Изменить размер шрифта - +
Но это все пройдет и успокоится, если только Дума будет хорошо себя вести».

Видно еще из письма, что она даже действует, дает советы своему венценосному мужу. Читаем:

«…Уволь Батюшина (речь идет о деятеле военной контрразведки. — В. А.), вспомни, что Алексеев твердо стоит за него. Батю-шин выбрал себе адъютанта — теперь он полковник, который прежде был очень беден. Его жена принесла ему в приданое 15 000, теперь же он стал очень богат. Странно! Батюшин тоже запугивает людей, заставляет платить ему большие суммы, чтобы не быть Высланными (без всякой вины). Отделайся от него, мой дорогой, — я говорю о Батюшине, — поскорее…»

И дальше прямо «гениальный» совет:

«Забастовщикам прямо надо сказать, чтобы они не устраивали стачек, иначе будут посылать их на фронт или строго наказывать…»

Нет, нет, они уже ничего понять не могли…

 

ГЛАВА СОРОК ВТОРАЯ

 

Генерал Дубенский, отдавший немало сил воспеванию благолепия царского двора, мудрости государя, с ужасом нанявший блюдал распад царской власти. Даже в Главной Ставке близ монарха не находил он покоя, и в начале декабря под предлогом болезни он поехал в Петроград.

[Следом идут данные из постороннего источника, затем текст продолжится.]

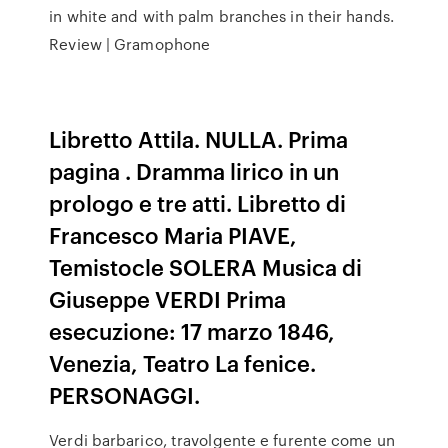
in white and with palm branches in their hands.
Review | Gramophone
Libretto Attila. NULLA. Prima
pagina . Dramma lirico in un
prologo e tre atti. Libretto di
Francesco Maria PIAVE,
Temistocle SOLERA Musica di
Giuseppe VERDI Prima
esecuzione: 17 marzo 1846,
Venezia, Teatro La fenice.
PERSONAGGI.
Verdi barbarico, travolgente e furente come un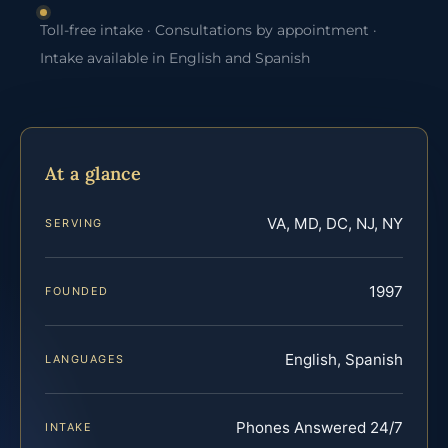
Toll-free intake · Consultations by appointment ·
Intake available in English and Spanish
At a glance
VA, MD, DC, NJ, NY
SERVING
1997
FOUNDED
English, Spanish
LANGUAGES
Phones Answered 24/7
INTAKE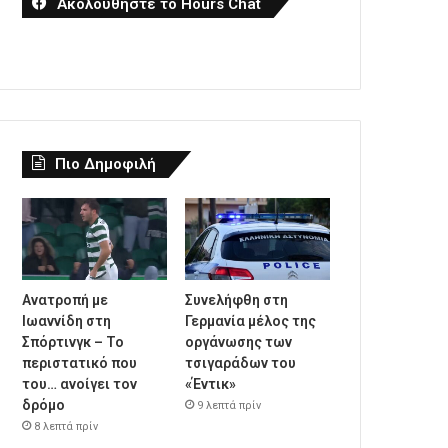
Ακολουθήστε το Hours Chat
Πιο Δημοφιλή
Ανατροπή με
Συνελήφθη στη
Ιωαννίδη στη
Γερμανία μέλος της
Σπόρτινγκ – Το
οργάνωσης των
περιστατικό που
τσιγαράδων του
του… ανοίγει τον
«Έντικ»
δρόμο
9 λεπτά πρίν
8 λεπτά πρίν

Его вела туда слепая надежда, что там же государственная власть, которая призвана и которая может охранить государство от хаоса и безвластия.

Увы, не нашел он покоя в столице. Более того…

Утром он направился в военное министерство, решил добиться аудиенции у министра Шуваева. Не любил он этого человека, считал его лукавым, двуличным, но все же министр, и у него он может узнать какую-то утешительную правду… У него была тайная вера, что в столице все непременно должны знать что-то такое, что противостоит всем страшным разговорам и его собственным мыслям. В приемной Шуваева толпились генералы, о чем-то тихо переговаривались, лица у них были встревоженные. Адъютант министра, выслушав просьбу Дубенского о приеме, поморщился:

— У вас достаточно важное дело? Его превосходительство очень заняты.

— Да, дело крайней важности, я приехал из Ставки, — раздраженно ответил Дубенский.

— Я доложу. Посидите, пожалуйста…

Пришлось ждать больше часа. Адъютант несколько раз проходил в кабинет министра и, возвращаясь, даже мельком не останавливал взгляда на нем. Проходили в кабинет и военные разных рангов.

Наконец пригласили его.

Шуваев встретил его приветливо, пожал ему руку, справился о здоровье, усадил в кресло перед своим столом.

— С чем пожаловала к нам наша главная пресса? — мимоходом спросил министр, и было видно, что мысли его заняты чем-то другим.

Дубенский молчал, не зная, как начать разговор. Решил не вилять, сказал:

— Приехав из Ставки сюда, я чувствую себя как человек, перенесшийся из атмосферы спокойного дела в какой-то содом… Одни газеты чего стоят!

— Но в этом, как вы выразились, содоме есть, Дмитрий Николаевич, своя закономерность. Мы здесь испытываем тяжесть не только войны, но и всей создавшейся в стране обстановки, которая оставляет желать лучшего, — жестко проговорил министр.

— Меня потрясает потеря веры.

— Веры во что, Дмитрий Николаевич? — летуче спросил Шуваев, он высмотрел на столе какую-то бумажку и переложил ее поближе к себе. — Потеря веры, говорите? Ну что ж, и это тоже закономерно — правительственная власть, Дмитрий Николаевич, применительно к создавшимся сейчас условиям своих функций управления страной не выполняет, и отсюда все последствия, в том числе и то, что вас потрясло. Да что говорить, Петроград, столица российская, на глазах превращается в очаг смуты. Чего стоит один продовольственный вопрос… — Шуваев сначала не собирался открыто говорить с Дубенским, но затем подумал: он же из Ставки, находится там близко к царю, вдруг да расскажет ему о том, что от него явно скрывают.